Marguerite d'Oingt (probably 1240 – 11 February 1310) was a French Carthusian nun and celebrated mystic. She was also among the earliest identified women writers of France.

== Life ==
Marguerite was born into the locally powerful family of the seigneurs of Oingt in Beaujolais, who became extinct in 1382 for want of male heirs. She joined the Carthusian Order as a nun, and in 1288 became the fourth prioress of Poleteins Charterhouse, near Mionnay in the Dombes, founded in 1238 by Marguerite de Bâgé for nuns who wished to live according to the custom of the Carthusians as far as was then thought possible for women. Marguerite d'Oingt was also a well-known mystic of her day, contemporary with Philippe le Bel and Pope Clement V.

== Works ==
Along with Marie de France, Marguerite is one of the first women writers in France of whom any record survives. She habitually wrote in Latin, of which her knowledge was comparable with that of the (male) clerics of the age. Her first work, in Latin, was Pagina meditationum ("Meditations") of 1286.

She also wrote two long texts in Franco-Provençal, the first surviving works in that language: Li Via seiti Biatrix, virgina de Ornaciu, the vita of Blessed Beatrice of Ornacieux, also a Carthusian nun; and Speculum ("The Mirror").

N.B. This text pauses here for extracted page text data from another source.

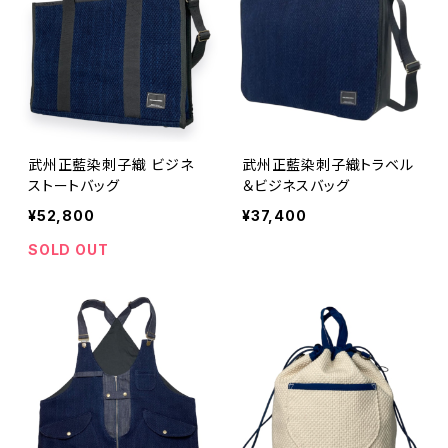
武州正藍染刺子織 ビジネ
武州正藍染刺子織トラベル
ストートバッグ
＆ビジネスバッグ
¥52,800
¥37,400
SOLD OUT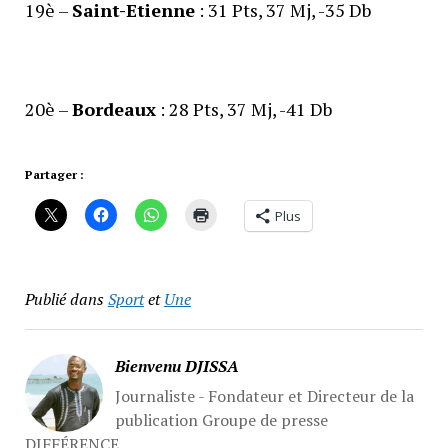
19è –
Saint-Etienne
: 31 Pts, 37 Mj, -35 Db
20è –
Bordeaux
: 28 Pts, 37 Mj, -41 Db
Partager :
Plus
Publié dans
Sport
et
Une
Bienvenu DJISSA
Journaliste - Fondateur et Directeur de la
publication Groupe de presse
DIFFÉRENCE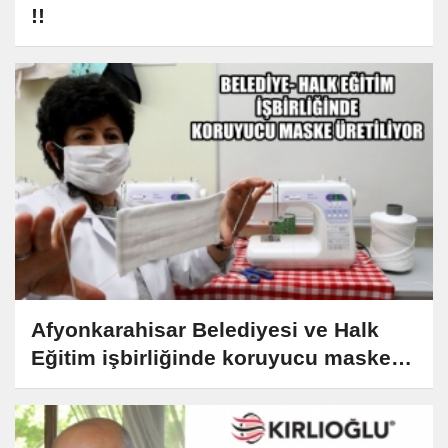
!!
Afyonkarahisar Belediyesi ve Halk
Eğitim işbirliğinde koruyucu maske
üretiliyor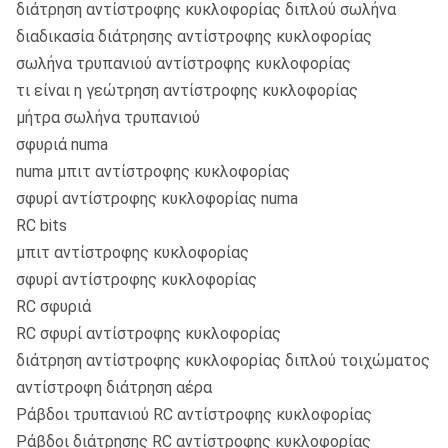
διάτρηση αντίστροφης κυκλοφορίας διπλού σωλήνα
διαδικασία διάτρησης αντίστροφης κυκλοφορίας
σωλήνα τρυπανιού αντίστροφης κυκλοφορίας
τι είναι η γεώτρηση αντίστροφης κυκλοφορίας
μήτρα σωλήνα τρυπανιού
σφυριά numa
numa μπιτ αντίστροφης κυκλοφορίας
σφυρί αντίστροφης κυκλοφορίας numa
RC bits
μπιτ αντίστροφης κυκλοφορίας
σφυρί αντίστροφης κυκλοφορίας
RC σφυριά
RC σφυρί αντίστροφης κυκλοφορίας
διάτρηση αντίστροφης κυκλοφορίας διπλού τοιχώματος
αντίστροφη διάτρηση αέρα
Ράβδοι τρυπανιού RC αντίστροφης κυκλοφορίας
Ράβδοι διάτρησης RC αντίστροφης κυκλοφορίας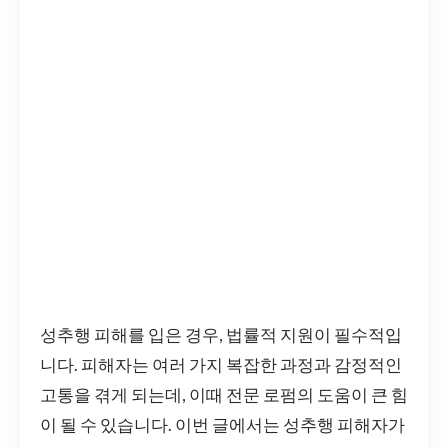
성추행 피해를 입은 경우, 법률적 지원이 필수적입
니다. 피해자는 여러 가지 복잡한 과정과 감정적인
고통을 겪게 되는데, 이때 전문 로펌의 도움이 큰 힘
이 될 수 있습니다. 이번 글에서는 성추행 피해자가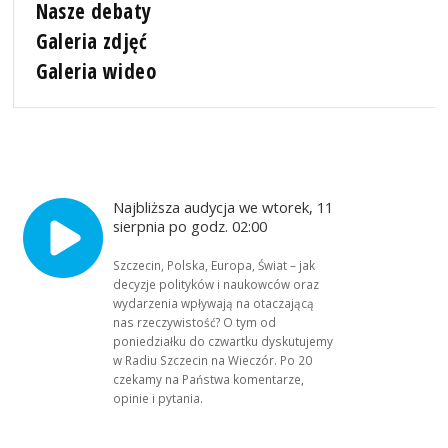
Nasze debaty
Galeria zdjęć
Galeria wideo
Najbliższa audycja we wtorek, 11
sierpnia po godz. 02:00
Szczecin, Polska, Europa, Świat – jak
decyzje polityków i naukowców oraz
wydarzenia wpływają na otaczającą
nas rzeczywistość? O tym od
poniedziałku do czwartku dyskutujemy
w Radiu Szczecin na Wieczór. Po 20
czekamy na Państwa komentarze,
opinie i pytania.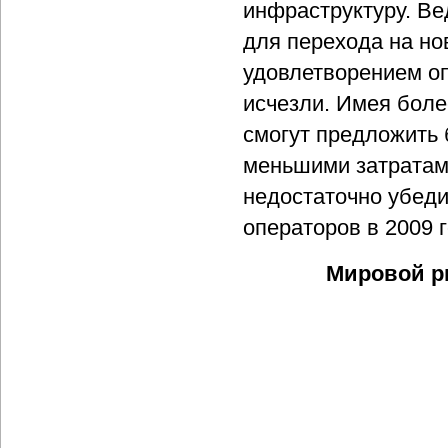
инфраструктуру. В
для перехода на нов
удовлетворением оп
исчезли. Имея боле
смогут предложить 
меньшими затратами
недостаточно убед
операторов в 2009 
Мировой ры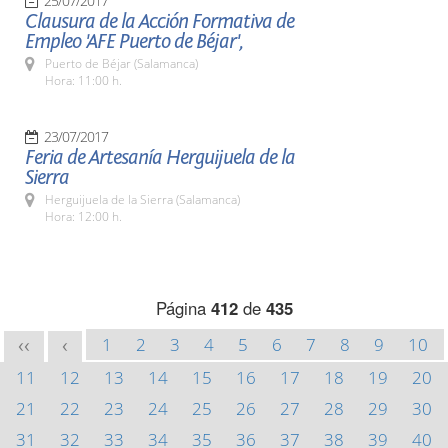
25/07/2017
Clausura de la Acción Formativa de
Empleo 'AFE Puerto de Béjar',
Puerto de Béjar (Salamanca)
Hora: 11:00 h.
23/07/2017
Feria de Artesanía Herguijuela de la
Sierra
Herguijuela de la Sierra (Salamanca)
Hora: 12:00 h.
Página
412
de
435
1
2
3
4
5
6
7
8
9
10
<<
<
11
12
13
14
15
16
17
18
19
20
21
22
23
24
25
26
27
28
29
30
31
32
33
34
35
36
37
38
39
40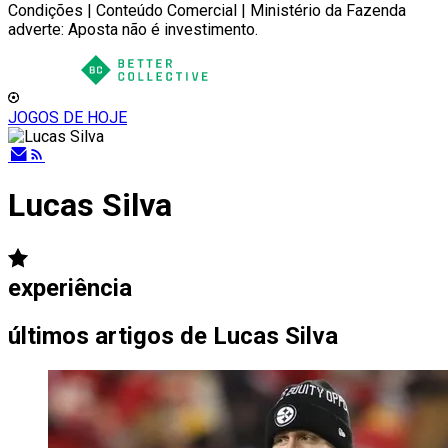
Condições | Conteúdo Comercial | Ministério da Fazenda
adverte: Aposta não é investimento.
JOGOS DE HOJE
Lucas Silva
experiência
últimos artigos de
Lucas Silva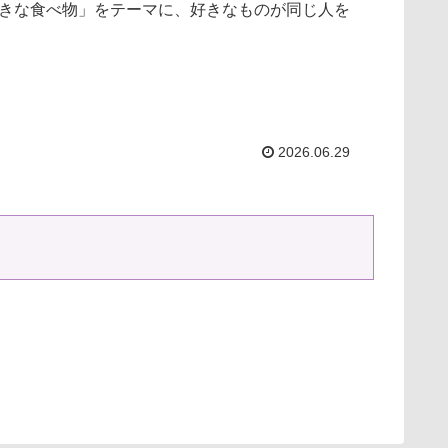
きな食べ物」をテーマに、好きなものが同じ人を
2026.06.29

Pope Benedict XVI discussed Marguerite's spirituality and quoted from her writings at the general audience of 3 November 2010.

== Translations ==
- The Writings of Margaret of Oingt, Medieval Prioress and Mystic. Trans., intro., and notes by Renate Blumenfed-Kosinki. Newburyport, MA: Focus Information Group, Inc., 1990.

== Sources ==
- Bouvier, Abbé C. (ed.), 1982: La Bienheureuse Béatrix d'Ornacieux, religieuse de Parménie (2nd edn). Montsûrs: Résiac.
- Duraffour, A., Gardette, P. and Durdilly, P. (eds.), 1965: Les Œuvres de Marguerite d'Oingt. Paris, Les Belles Lettres. BNF : notice n° FRBNF33090080
- Guigue M.-C., 1908: Essai sur les causes de la dépopulation de la Dombes et l’origine de ses étangs. Lyon: H. Georg.
- Philipon, E. (ed.), 1877: Œuvres de Marguerite d’Oyngt, prieure de Poleteins, publiées d’après le manuscrit unique de la Bibliothèque de Grenoble with introduction by M.-C. Guigue. Lyon: N. Scheuring. BNF: notice no FRBNF31047406
- Sancho Fibla, S., 2018: Escribir y meditar. Las obras de Marguerite d'Oingt, cartuja del siglo XIII . Madrid: Siruela, 2018.